▶ _Input data_
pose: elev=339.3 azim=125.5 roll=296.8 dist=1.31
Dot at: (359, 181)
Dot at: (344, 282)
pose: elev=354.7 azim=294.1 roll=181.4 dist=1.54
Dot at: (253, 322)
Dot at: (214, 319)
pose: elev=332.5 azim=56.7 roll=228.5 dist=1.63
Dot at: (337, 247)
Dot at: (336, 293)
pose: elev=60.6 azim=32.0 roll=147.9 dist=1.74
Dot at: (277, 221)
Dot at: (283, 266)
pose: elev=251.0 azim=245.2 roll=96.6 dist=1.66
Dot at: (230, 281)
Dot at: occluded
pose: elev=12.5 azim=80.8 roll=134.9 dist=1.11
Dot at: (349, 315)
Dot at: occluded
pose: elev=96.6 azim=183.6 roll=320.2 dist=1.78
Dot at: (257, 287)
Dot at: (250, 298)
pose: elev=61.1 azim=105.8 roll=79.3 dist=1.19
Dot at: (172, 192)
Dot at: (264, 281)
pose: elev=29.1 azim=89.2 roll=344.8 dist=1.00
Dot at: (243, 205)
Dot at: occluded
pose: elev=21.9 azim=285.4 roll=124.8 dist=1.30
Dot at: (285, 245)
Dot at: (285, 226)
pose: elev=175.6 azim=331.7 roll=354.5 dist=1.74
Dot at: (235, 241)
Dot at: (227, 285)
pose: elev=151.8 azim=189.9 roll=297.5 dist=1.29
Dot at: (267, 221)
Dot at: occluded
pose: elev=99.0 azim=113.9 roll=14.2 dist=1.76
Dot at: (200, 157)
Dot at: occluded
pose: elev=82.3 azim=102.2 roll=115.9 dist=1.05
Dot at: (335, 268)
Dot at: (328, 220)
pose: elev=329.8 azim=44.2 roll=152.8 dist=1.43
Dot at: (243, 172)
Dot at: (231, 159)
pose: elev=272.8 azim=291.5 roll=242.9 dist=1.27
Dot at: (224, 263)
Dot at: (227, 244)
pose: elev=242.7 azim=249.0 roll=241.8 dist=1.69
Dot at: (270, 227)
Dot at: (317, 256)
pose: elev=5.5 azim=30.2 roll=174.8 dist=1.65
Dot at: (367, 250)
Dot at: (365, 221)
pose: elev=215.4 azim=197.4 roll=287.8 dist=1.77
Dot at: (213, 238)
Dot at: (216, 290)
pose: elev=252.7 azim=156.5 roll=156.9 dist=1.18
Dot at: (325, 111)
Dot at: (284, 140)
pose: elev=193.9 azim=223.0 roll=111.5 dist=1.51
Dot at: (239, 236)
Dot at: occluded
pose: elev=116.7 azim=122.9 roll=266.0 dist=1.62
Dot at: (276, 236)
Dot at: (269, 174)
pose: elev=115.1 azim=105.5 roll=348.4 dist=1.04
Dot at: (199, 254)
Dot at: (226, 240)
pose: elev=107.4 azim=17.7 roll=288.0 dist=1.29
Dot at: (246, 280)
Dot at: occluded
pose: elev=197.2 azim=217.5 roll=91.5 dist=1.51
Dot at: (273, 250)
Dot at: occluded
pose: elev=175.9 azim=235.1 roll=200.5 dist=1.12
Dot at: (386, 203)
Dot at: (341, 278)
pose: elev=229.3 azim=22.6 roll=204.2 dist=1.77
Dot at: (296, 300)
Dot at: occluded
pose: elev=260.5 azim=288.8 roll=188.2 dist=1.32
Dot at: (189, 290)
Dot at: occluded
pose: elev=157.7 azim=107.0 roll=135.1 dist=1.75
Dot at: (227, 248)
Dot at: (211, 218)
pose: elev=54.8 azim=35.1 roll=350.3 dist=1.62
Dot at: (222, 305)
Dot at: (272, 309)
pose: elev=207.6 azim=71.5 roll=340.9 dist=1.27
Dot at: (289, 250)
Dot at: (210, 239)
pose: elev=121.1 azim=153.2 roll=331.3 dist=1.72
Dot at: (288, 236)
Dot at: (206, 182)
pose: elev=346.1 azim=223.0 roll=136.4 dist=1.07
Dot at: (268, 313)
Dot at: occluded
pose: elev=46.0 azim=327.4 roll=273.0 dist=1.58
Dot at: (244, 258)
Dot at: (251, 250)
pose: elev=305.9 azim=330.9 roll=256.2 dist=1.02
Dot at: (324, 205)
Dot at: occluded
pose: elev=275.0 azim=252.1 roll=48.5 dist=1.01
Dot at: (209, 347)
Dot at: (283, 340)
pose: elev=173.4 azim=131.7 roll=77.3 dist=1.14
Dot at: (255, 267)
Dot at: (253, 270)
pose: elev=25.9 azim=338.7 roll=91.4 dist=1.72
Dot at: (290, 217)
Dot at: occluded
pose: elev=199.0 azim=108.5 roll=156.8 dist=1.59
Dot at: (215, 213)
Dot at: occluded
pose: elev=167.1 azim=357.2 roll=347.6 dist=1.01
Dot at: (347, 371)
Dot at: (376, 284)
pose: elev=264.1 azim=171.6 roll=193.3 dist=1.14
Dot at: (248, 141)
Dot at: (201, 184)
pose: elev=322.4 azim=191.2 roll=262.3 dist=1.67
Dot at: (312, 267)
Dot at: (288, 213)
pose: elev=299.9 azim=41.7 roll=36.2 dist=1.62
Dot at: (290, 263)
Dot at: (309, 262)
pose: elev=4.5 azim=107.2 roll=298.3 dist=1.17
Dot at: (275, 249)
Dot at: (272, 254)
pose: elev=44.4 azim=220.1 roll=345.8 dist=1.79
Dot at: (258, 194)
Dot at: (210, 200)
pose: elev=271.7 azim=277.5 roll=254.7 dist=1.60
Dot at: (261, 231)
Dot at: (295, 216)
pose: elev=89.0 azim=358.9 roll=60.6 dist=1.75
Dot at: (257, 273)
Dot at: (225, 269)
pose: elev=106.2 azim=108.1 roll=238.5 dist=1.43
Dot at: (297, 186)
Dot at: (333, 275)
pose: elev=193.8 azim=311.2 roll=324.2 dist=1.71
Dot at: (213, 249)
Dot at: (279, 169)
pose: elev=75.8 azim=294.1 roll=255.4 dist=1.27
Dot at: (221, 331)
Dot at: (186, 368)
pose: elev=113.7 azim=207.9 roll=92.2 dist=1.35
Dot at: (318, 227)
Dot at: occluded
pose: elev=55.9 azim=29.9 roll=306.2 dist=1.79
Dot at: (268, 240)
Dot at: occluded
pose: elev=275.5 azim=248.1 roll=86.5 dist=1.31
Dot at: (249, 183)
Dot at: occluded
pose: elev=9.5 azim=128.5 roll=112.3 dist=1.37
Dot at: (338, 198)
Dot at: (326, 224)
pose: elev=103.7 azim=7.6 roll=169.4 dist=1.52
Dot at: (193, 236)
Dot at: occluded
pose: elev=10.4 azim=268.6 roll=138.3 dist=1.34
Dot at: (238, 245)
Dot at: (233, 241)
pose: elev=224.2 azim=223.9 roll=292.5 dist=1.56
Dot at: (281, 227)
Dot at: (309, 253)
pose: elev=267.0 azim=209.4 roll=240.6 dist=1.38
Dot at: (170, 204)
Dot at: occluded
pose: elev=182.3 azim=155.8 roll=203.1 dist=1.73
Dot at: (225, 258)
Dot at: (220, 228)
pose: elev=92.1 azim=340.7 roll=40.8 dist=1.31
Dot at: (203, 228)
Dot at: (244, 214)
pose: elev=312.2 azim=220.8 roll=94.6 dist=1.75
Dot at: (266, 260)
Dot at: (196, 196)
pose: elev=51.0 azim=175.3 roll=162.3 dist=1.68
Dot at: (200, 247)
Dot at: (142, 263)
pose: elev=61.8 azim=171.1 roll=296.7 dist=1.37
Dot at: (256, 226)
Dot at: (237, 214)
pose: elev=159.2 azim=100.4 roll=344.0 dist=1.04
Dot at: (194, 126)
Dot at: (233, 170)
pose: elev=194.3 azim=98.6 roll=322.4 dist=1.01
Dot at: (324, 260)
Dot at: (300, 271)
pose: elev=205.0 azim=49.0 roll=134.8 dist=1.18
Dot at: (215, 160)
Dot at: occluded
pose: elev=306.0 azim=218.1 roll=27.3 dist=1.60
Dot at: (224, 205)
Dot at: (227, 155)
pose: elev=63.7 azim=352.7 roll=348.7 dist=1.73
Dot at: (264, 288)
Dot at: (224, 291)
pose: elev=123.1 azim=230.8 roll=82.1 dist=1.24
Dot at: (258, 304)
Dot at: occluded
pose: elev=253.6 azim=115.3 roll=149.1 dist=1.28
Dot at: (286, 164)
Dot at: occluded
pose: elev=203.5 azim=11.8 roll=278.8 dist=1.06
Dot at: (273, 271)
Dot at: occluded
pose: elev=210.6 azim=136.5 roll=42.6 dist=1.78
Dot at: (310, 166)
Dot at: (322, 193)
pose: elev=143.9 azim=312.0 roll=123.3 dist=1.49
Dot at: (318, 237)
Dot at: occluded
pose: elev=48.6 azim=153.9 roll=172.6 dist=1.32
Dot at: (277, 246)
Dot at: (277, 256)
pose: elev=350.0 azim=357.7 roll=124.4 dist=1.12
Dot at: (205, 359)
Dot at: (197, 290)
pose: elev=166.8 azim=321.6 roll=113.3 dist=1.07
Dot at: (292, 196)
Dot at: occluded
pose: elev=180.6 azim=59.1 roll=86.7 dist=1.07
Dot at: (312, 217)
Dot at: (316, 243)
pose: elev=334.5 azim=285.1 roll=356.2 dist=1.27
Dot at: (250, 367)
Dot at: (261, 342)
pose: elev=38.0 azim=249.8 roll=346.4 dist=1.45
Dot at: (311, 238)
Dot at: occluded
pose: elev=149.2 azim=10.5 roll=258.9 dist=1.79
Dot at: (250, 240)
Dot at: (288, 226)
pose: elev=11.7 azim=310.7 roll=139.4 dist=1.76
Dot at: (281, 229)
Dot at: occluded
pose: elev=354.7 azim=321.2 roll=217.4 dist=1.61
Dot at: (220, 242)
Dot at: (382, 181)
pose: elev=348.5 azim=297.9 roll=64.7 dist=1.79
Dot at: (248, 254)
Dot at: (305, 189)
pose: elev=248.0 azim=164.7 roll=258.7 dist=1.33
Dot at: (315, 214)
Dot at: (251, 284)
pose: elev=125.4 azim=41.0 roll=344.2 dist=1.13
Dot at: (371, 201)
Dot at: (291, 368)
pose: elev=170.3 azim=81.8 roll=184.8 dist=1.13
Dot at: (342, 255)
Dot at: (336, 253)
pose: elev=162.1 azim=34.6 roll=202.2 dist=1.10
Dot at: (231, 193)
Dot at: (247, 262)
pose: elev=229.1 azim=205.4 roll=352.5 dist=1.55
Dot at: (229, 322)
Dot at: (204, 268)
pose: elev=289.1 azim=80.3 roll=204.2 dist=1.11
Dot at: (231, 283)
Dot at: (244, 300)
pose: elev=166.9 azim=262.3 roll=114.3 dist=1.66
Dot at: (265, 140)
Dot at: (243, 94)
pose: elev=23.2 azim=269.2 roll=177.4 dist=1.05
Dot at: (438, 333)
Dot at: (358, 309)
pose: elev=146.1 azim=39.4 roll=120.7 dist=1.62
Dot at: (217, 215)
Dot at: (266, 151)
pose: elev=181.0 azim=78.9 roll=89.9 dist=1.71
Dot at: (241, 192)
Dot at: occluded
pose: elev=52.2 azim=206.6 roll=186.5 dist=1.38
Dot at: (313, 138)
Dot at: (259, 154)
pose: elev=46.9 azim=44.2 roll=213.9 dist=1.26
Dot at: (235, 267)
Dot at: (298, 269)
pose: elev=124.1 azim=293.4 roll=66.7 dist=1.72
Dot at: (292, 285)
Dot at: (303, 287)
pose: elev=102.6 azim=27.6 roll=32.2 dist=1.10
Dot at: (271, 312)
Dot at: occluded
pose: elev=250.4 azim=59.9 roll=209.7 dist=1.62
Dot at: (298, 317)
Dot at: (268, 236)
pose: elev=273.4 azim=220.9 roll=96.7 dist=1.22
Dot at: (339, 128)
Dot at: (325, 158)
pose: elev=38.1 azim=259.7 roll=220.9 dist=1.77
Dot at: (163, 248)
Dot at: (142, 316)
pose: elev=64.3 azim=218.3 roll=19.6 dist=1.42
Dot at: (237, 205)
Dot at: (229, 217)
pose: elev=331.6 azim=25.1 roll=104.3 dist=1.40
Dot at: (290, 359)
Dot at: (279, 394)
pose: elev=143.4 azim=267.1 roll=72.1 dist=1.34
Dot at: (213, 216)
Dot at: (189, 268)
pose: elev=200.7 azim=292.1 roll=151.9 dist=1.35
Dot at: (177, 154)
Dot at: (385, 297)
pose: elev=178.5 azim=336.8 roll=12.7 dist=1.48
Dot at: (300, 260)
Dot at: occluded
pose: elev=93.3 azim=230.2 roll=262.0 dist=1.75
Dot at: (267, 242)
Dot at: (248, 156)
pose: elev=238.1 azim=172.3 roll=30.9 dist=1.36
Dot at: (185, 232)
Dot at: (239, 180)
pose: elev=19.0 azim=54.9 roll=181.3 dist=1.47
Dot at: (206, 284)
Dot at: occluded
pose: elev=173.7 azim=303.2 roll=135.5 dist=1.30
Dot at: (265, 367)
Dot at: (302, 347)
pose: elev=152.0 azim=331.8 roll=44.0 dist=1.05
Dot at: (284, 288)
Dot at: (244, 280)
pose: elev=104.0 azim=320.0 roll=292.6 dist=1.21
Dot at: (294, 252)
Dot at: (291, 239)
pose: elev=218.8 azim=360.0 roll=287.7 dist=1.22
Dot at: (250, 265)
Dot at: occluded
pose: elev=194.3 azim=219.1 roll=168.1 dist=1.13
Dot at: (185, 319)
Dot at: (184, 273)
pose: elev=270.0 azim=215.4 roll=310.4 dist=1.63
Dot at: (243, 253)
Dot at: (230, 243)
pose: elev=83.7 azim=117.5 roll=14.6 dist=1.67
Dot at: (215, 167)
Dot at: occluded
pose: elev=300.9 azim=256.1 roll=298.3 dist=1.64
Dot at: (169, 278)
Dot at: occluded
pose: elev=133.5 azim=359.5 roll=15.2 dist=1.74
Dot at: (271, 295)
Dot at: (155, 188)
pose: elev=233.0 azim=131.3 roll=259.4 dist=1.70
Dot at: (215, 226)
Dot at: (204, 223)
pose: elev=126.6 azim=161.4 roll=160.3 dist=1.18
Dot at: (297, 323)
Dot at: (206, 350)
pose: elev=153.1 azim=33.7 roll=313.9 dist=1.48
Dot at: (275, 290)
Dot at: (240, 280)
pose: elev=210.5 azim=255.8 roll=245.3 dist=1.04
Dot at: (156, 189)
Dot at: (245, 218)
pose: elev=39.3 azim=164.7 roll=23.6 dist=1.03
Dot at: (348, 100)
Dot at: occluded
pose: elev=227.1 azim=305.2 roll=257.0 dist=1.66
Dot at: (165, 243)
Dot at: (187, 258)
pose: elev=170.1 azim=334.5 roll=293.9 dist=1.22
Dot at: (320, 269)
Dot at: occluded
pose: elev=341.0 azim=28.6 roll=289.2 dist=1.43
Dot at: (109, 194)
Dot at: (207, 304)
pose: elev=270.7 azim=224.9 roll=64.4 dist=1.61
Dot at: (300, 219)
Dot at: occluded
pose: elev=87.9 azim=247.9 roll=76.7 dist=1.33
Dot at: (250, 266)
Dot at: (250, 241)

▶ _Problem to work on_
Write out the entries above verbatim, starting with their first line and going on through the line with "Dot at: (250, 298)".

▶ _Result below_
pose: elev=339.3 azim=125.5 roll=296.8 dist=1.31
Dot at: (359, 181)
Dot at: (344, 282)
pose: elev=354.7 azim=294.1 roll=181.4 dist=1.54
Dot at: (253, 322)
Dot at: (214, 319)
pose: elev=332.5 azim=56.7 roll=228.5 dist=1.63
Dot at: (337, 247)
Dot at: (336, 293)
pose: elev=60.6 azim=32.0 roll=147.9 dist=1.74
Dot at: (277, 221)
Dot at: (283, 266)
pose: elev=251.0 azim=245.2 roll=96.6 dist=1.66
Dot at: (230, 281)
Dot at: occluded
pose: elev=12.5 azim=80.8 roll=134.9 dist=1.11
Dot at: (349, 315)
Dot at: occluded
pose: elev=96.6 azim=183.6 roll=320.2 dist=1.78
Dot at: (257, 287)
Dot at: (250, 298)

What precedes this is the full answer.